A startup de inteligência artificial Anthropic anunciou oficialmente o encerramento de um dos impasses mais complexos envolvendo a regulação de segurança e o setor de tecnologia norte-americano. O Departamento de Comércio dos Estados Unidos retirou as restrições de exportação que pesavam sobre seus modelos de última geração, o Claude Fable 5 e o Claude Mythos 5. A resolução pacifica a disputa entre a companhia e a administração do presidente Donald Trump, que vinha monitorando de perto o potencial das ferramentas.

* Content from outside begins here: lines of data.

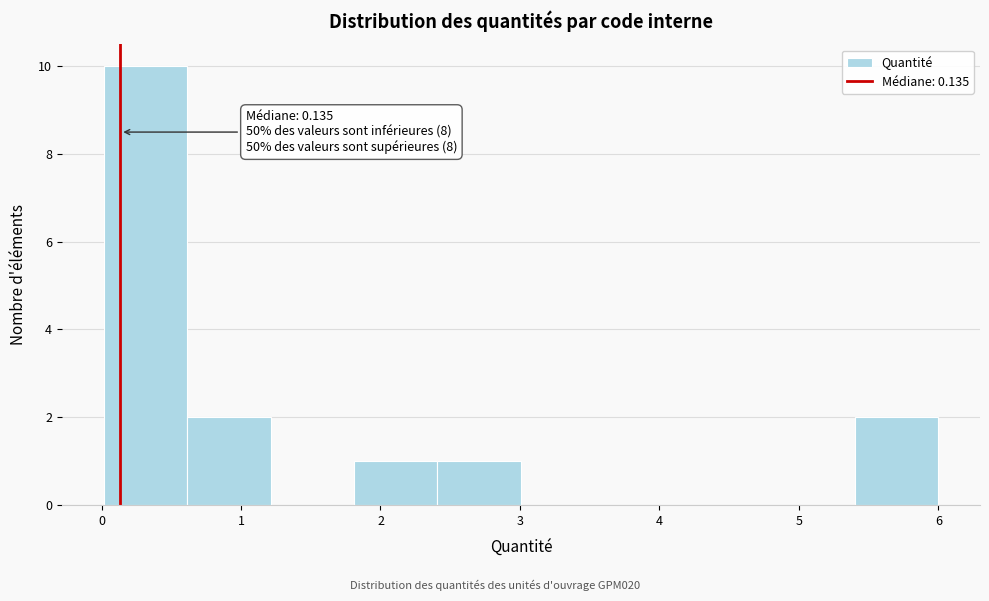

Which range on the x-axis has the tallest bar?

0.0 to 0.6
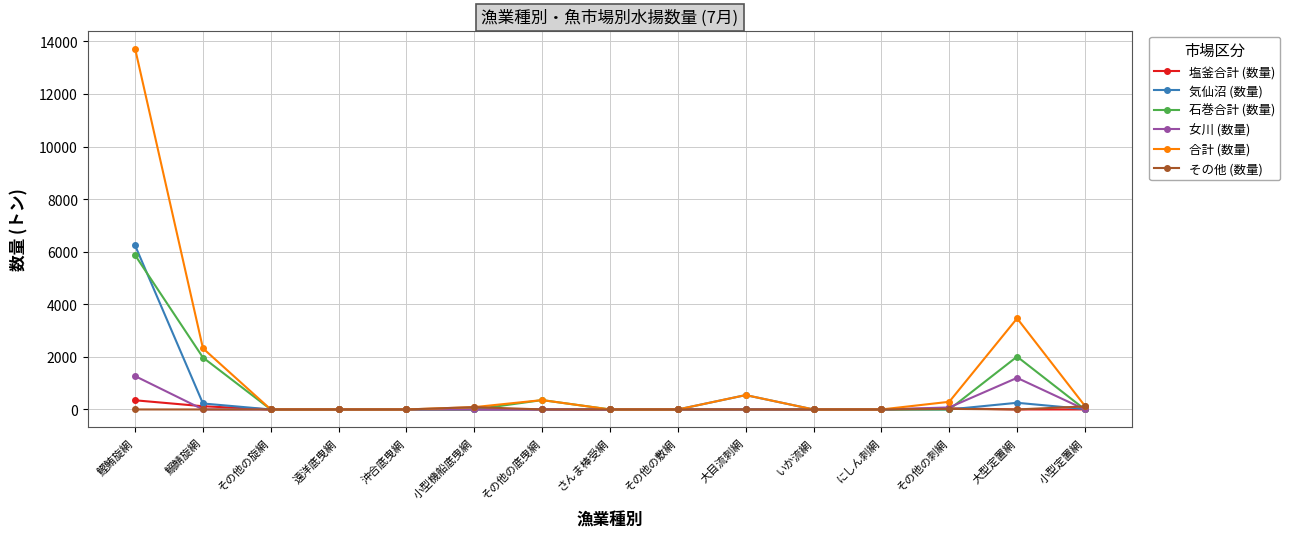

Which series has the largest range (max minus min)?

合計 (数量)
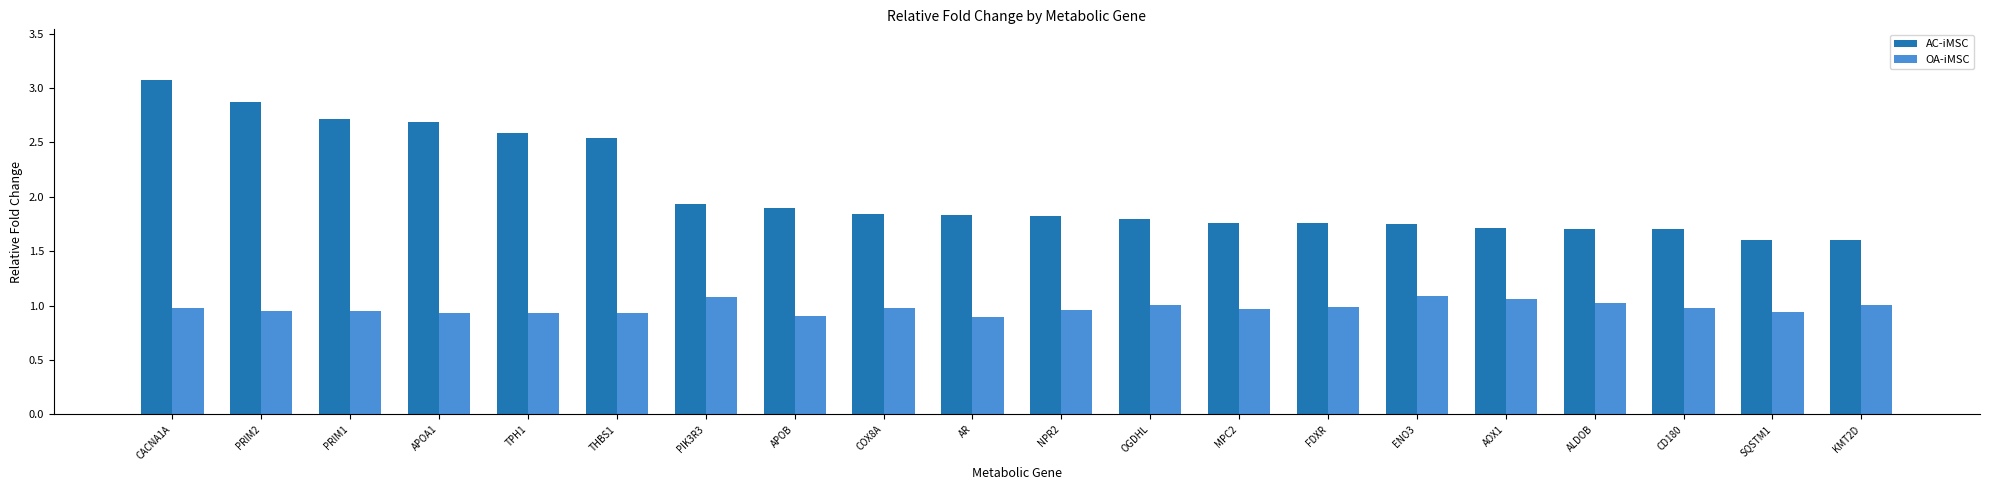

What is the difference between the highest and lowest values at CD180?

0.7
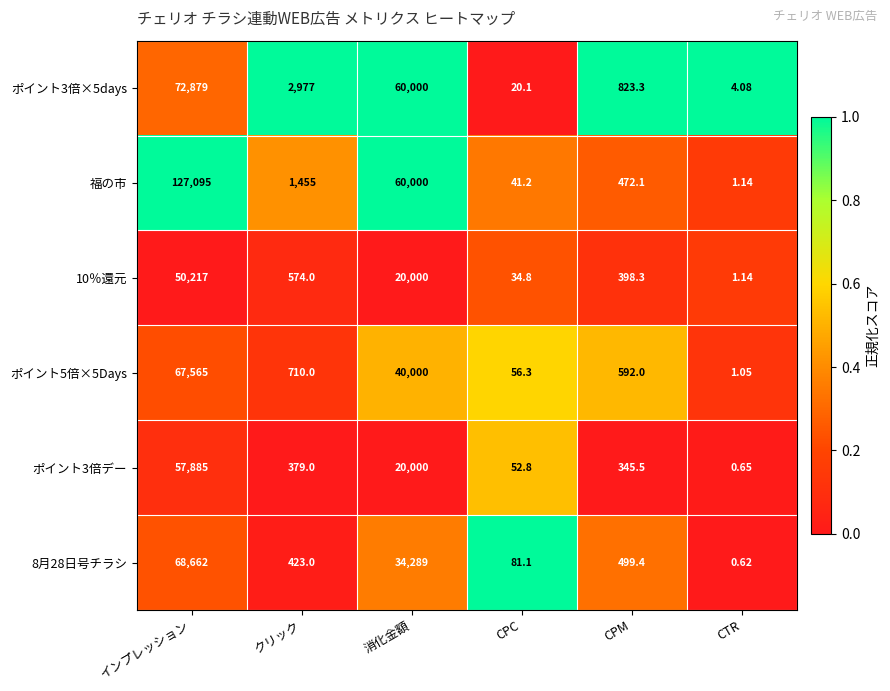

Which series has the largest total across all categories?

福の市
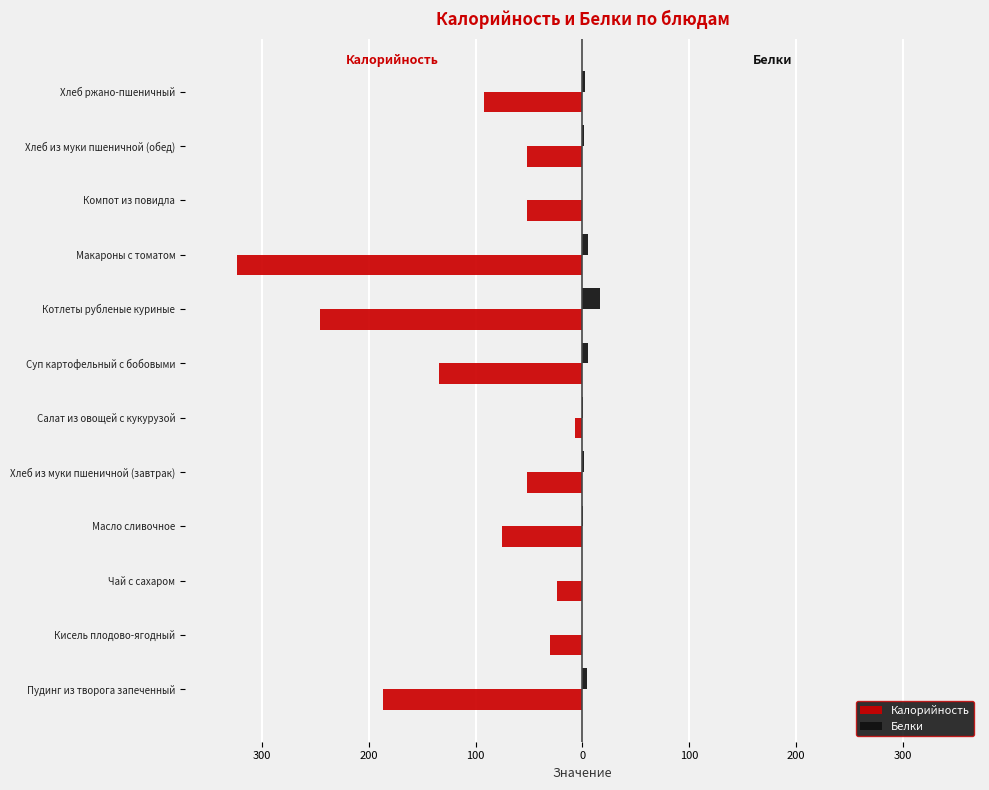

What are all the series names shown in the legend?

Калорийность, Белки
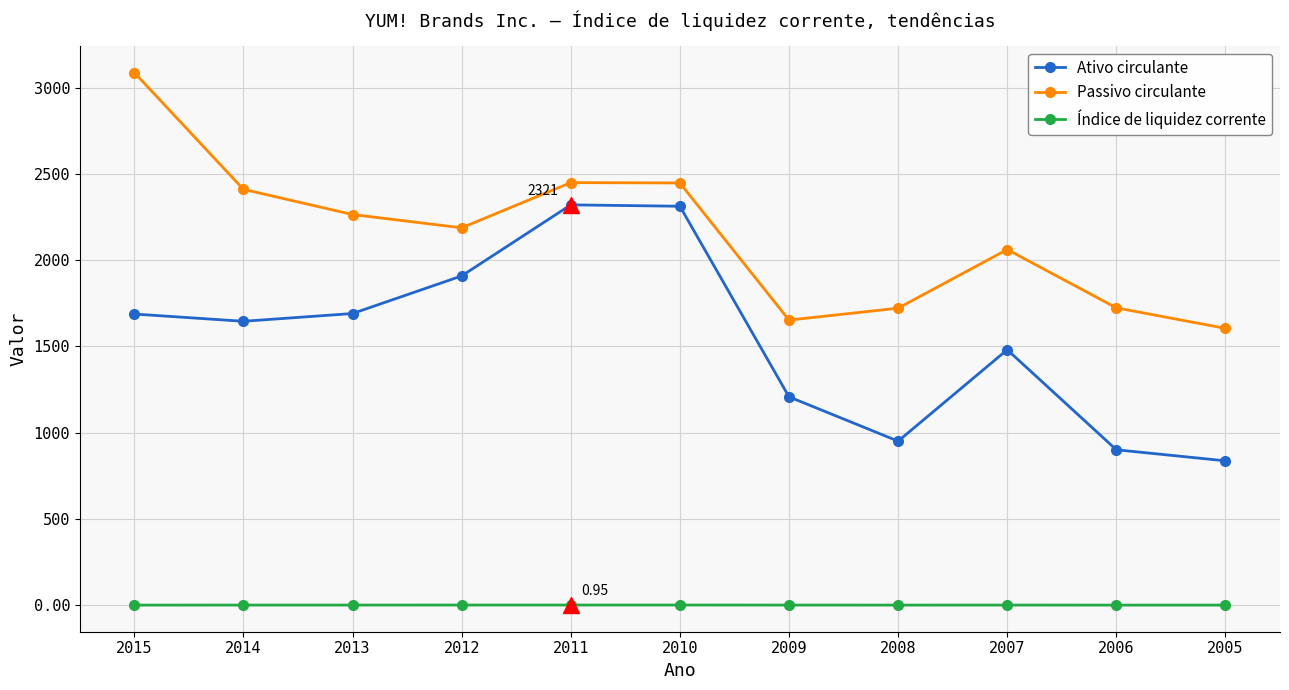

Between 2015 and 2008, which series saw the biggest shift?

Passivo circulante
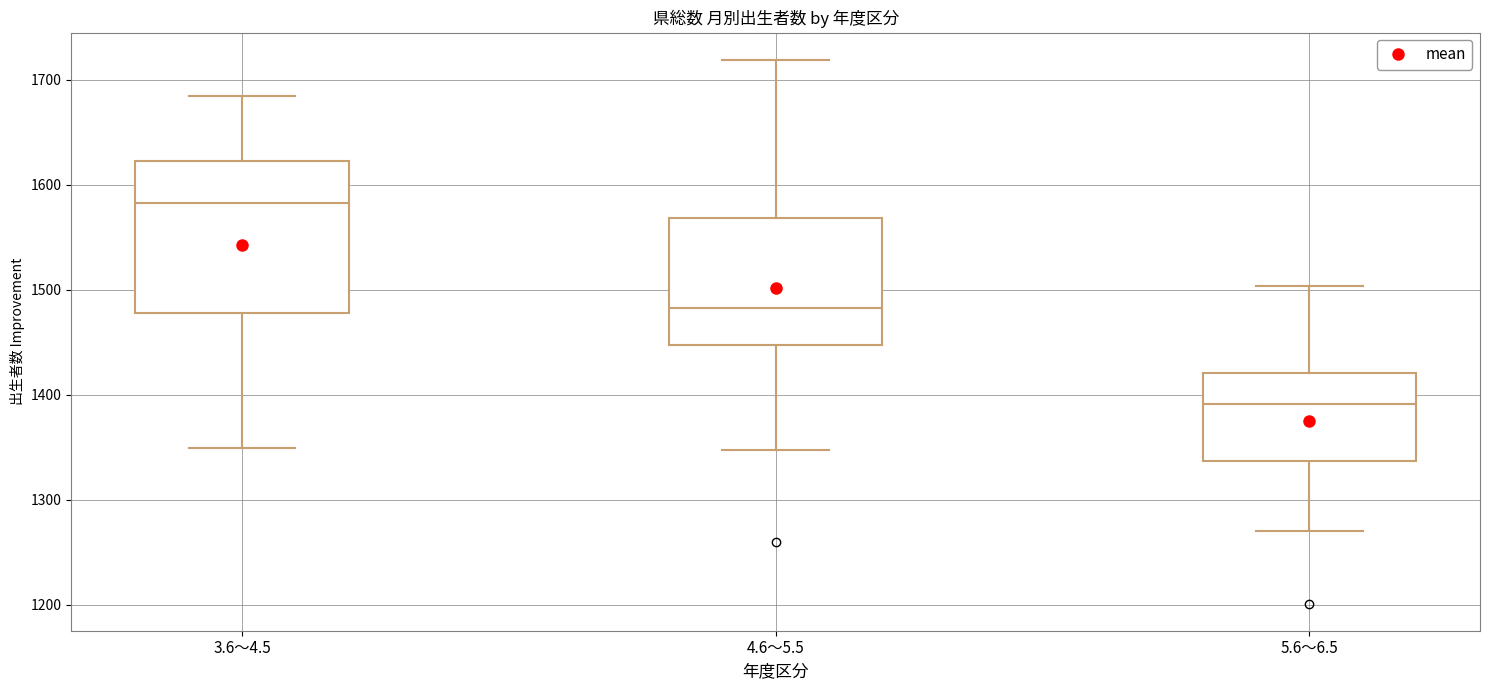

Which box has the highest median line?

3.6～4.5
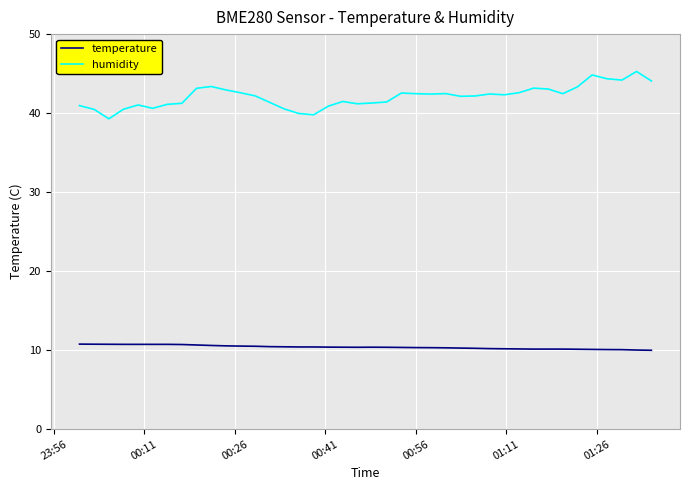

Which series has the largest total across all categories?

humidity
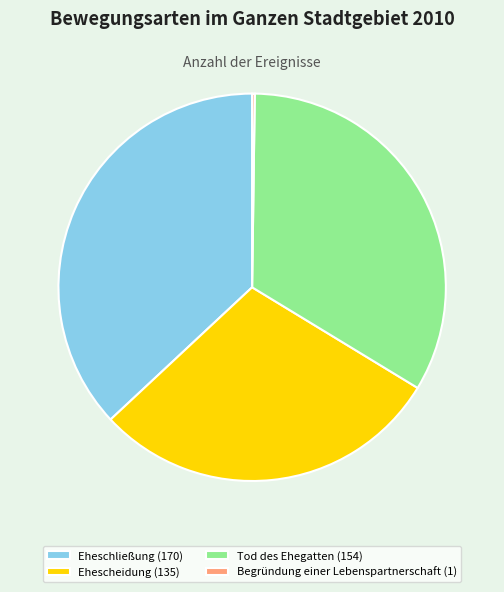

True or false: Tod des Ehegatten accounts for 33% of the total.

True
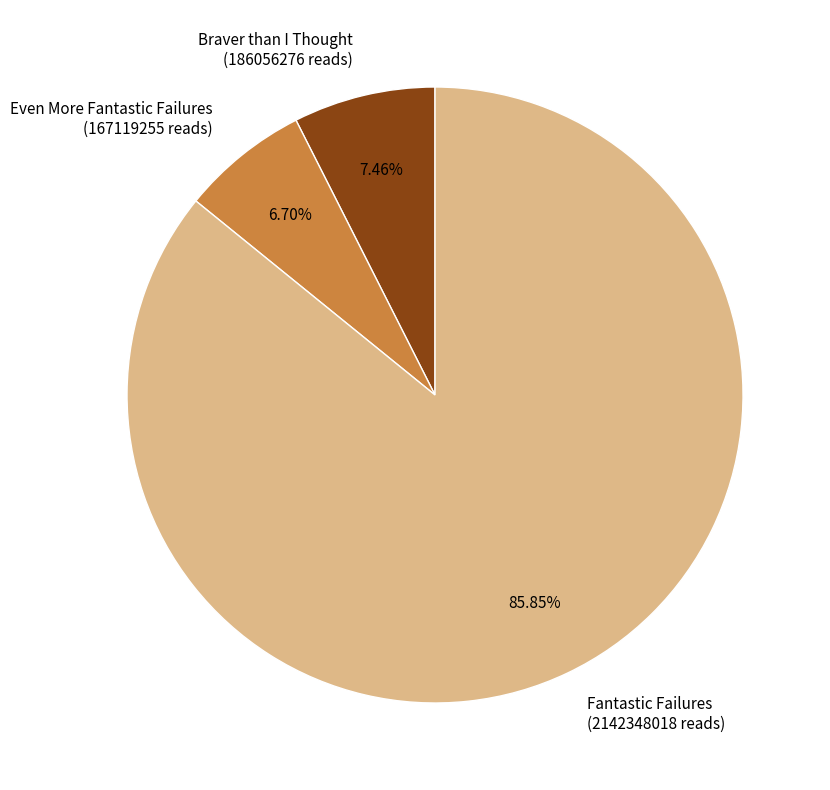

True or false: Even More Fantastic Failures accounts for 7% of the total.

True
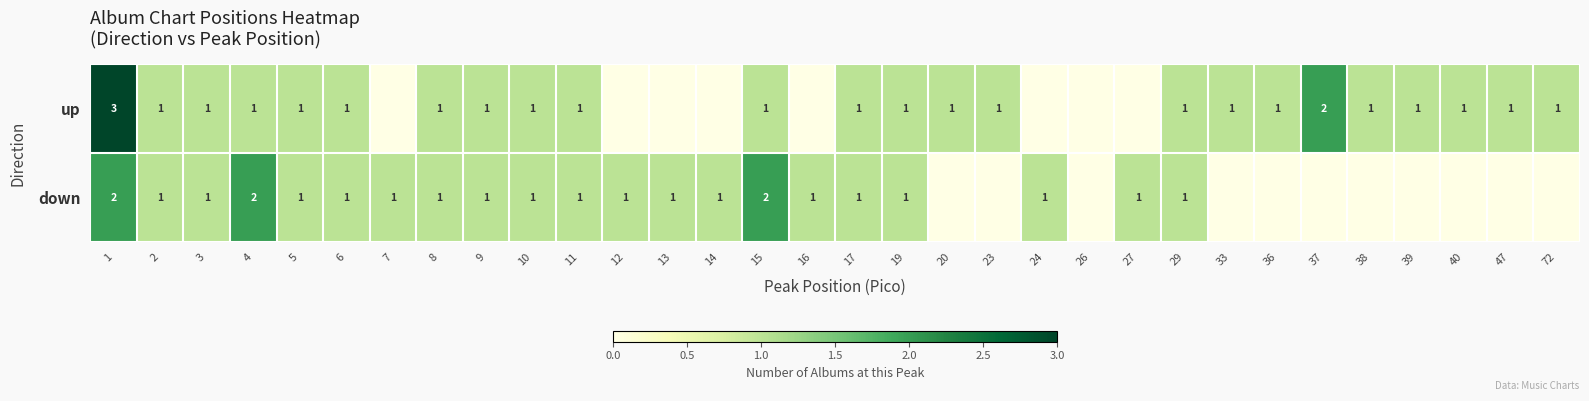

Is it true that down equals 2 at 8?

False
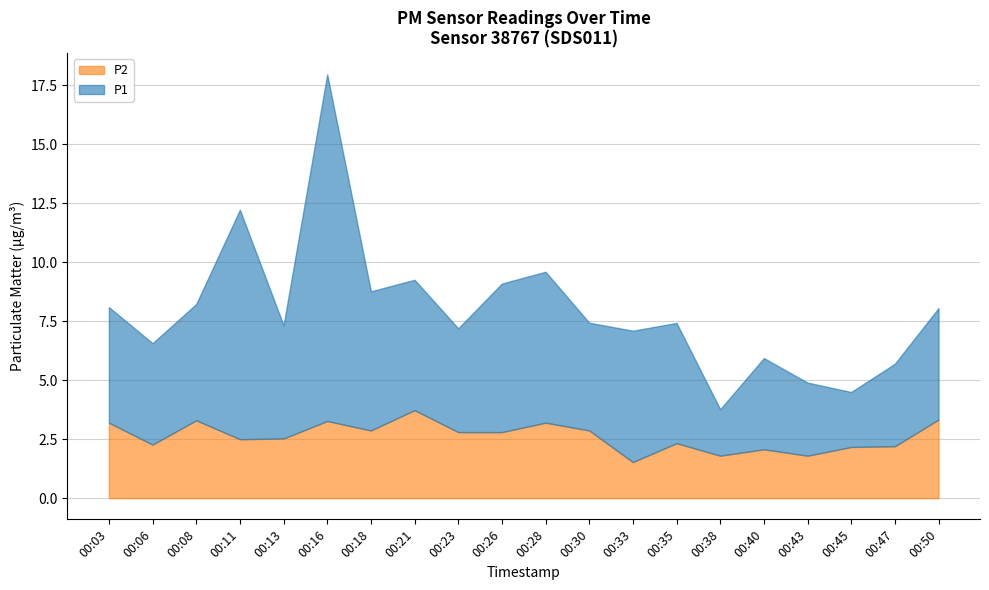

At which label is P1 closest to 8?

00:28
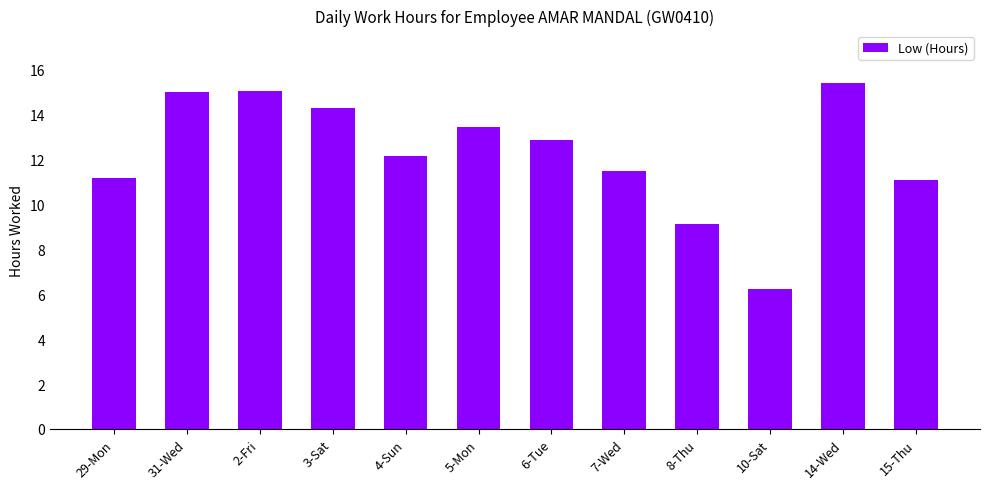

Which category has the highest value across all series?

14-Wed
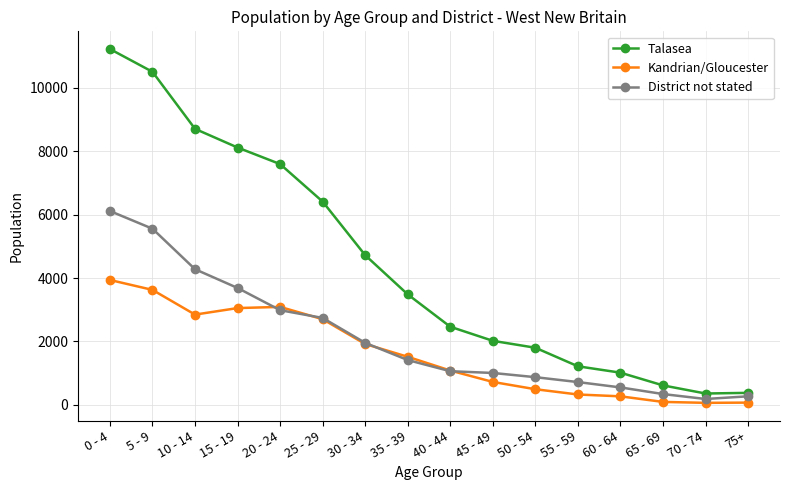

At how many categories does at least one series exceed 1504?

11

Por meio de uma nota oficial publicada na rede social X, a Anthropic celebrou a liberação das licenças e o fim do bloqueio internacional: “Somos gratos aos nossos usuários pela paciência e a todos que trabalharam conosco para restabelecer os modelos”. Com o aval regulatório, a empresa confirmou o início da restauração integral do acesso aos sistemas a partir desta quarta-feira (1º de julho), encerrando um hiato operacional que se estendeu por duas semanas e meia.
O congelamento das plataformas ocorreu no início do mês de junho, após a Anthropic acatar de forma voluntária uma diretriz de conformidade legal emitida por órgãos de inteligência de Washington baseada em salvaguardas de “segurança nacional”. A severidade da ordem executiva impôs barreiras severas ao ecossistema de desenvolvimento da startup
A determinação governamental barrava a utilização dos modelos por qualquer cidadão de nacionalidade estrangeira — independentemente de estar dentro ou fora do território norte-americano —, incluindo no veto os próprios engenheiros e funcionários internacionais que compõem os quadros técnicos da Anthropic.
O processo de flexibilização foi iniciado na última sexta-feira (26), quando a Casa Branca emitiu uma permissão especial para que um grupo restrito de agências e empresas domésticas de segurança cibernética testasse o Claude Mythos 5, mantendo o bloqueio a estrangeiros até a ampla liberação concedida nesta terça-feira.
Em manifestação pública, o secretário de Comércio dos EUA, Howard Lutnick, detalhou o racional técnico que motivou o acordo e a consequente liberação das licenças de exportação de software. O entendimento central exige que a Anthropic implemente correções estruturais imediatas nas barreiras de código do Claude Fable 5 (a versão comercial e pública do modelo Mythos 5).
A intervenção ocorreu após pesquisadores de segurança da Amazon — principal parceira e investidora da startup — identificarem brechas que permitiam contornar os filtros éticos da IA, abrindo margem para a orquestração e execução de ataques cibernéticos automatizados de alta complexidade.
O fortalecimento destas defesas digitais era considerado um pré-requisito inegociável pelo Pentágono e pelo Departamento de Comércio para autorizar a distribuição comercial global da tecnologia. “Nas últimas duas semanas, trabalhamos em estreita colaboração com a Anthropic para analisar e aprovar o Fable 5, a fim de garantir alinhamento em todo o governo dos EUA e fortalecer a liderança americana em IA”, justificou Lutnick ao chancelar o fim das sanções de mercado.